What to produce
Would you print the listing that follows exactly, but without its pictures?

(Information supplied begins)

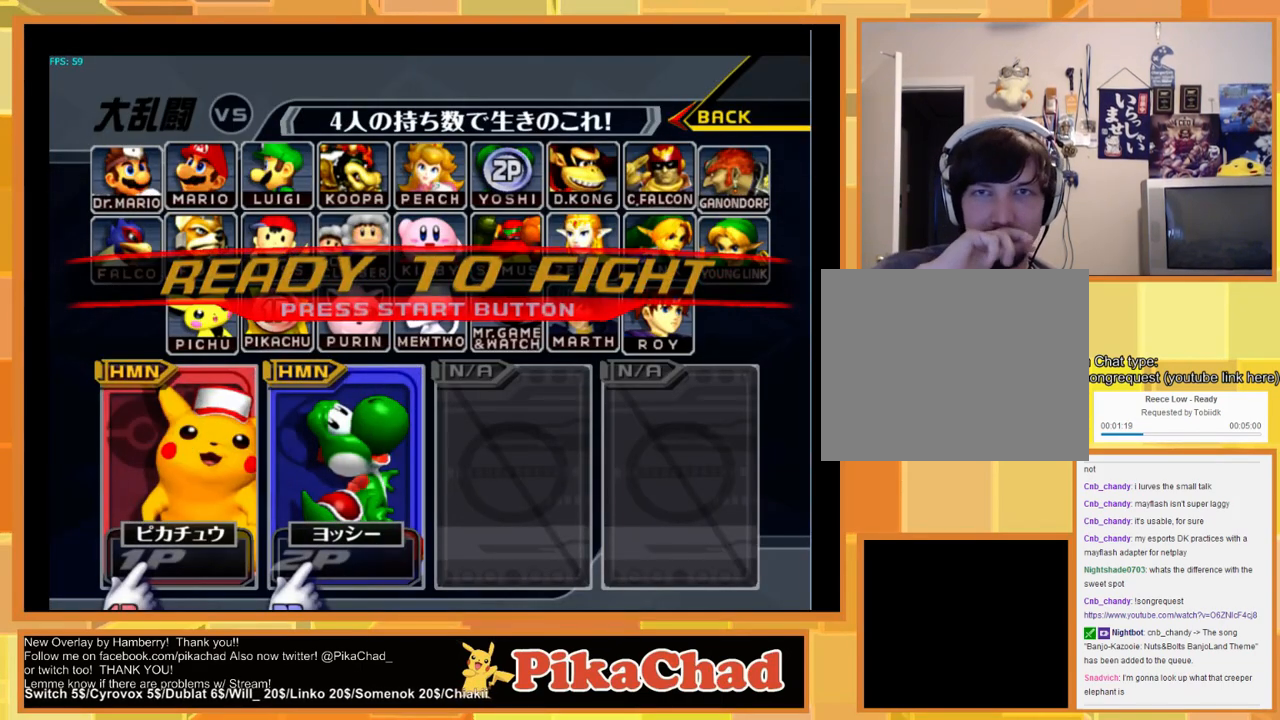
{"buttons": [], "left_stick": "center", "right_stick": "center", "events": []}
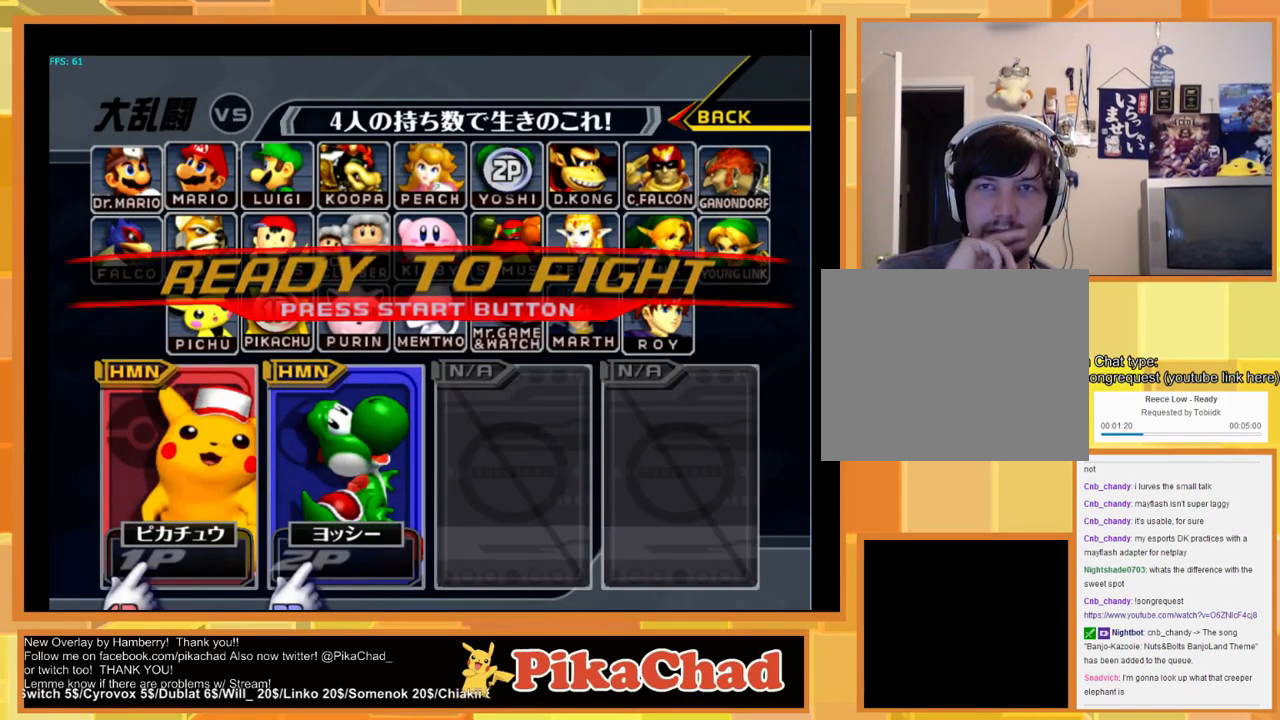
{"buttons": [], "left_stick": "center", "right_stick": "center", "events": []}
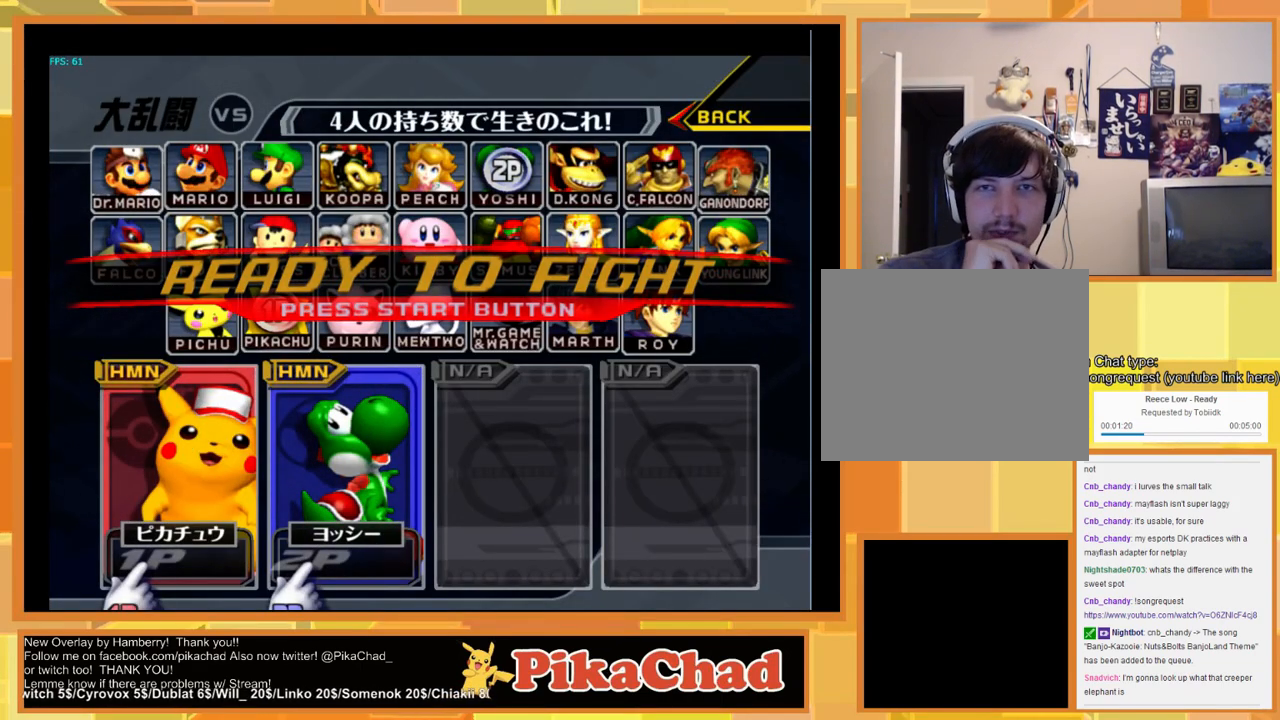
{"buttons": [], "left_stick": "center", "right_stick": "center", "events": []}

(Information supplied ends)

Solved exercise
{"buttons": [], "left_stick": "center", "right_stick": "center", "events": []}
{"buttons": [], "left_stick": "center", "right_stick": "center", "events": []}
{"buttons": [], "left_stick": "center", "right_stick": "center", "events": []}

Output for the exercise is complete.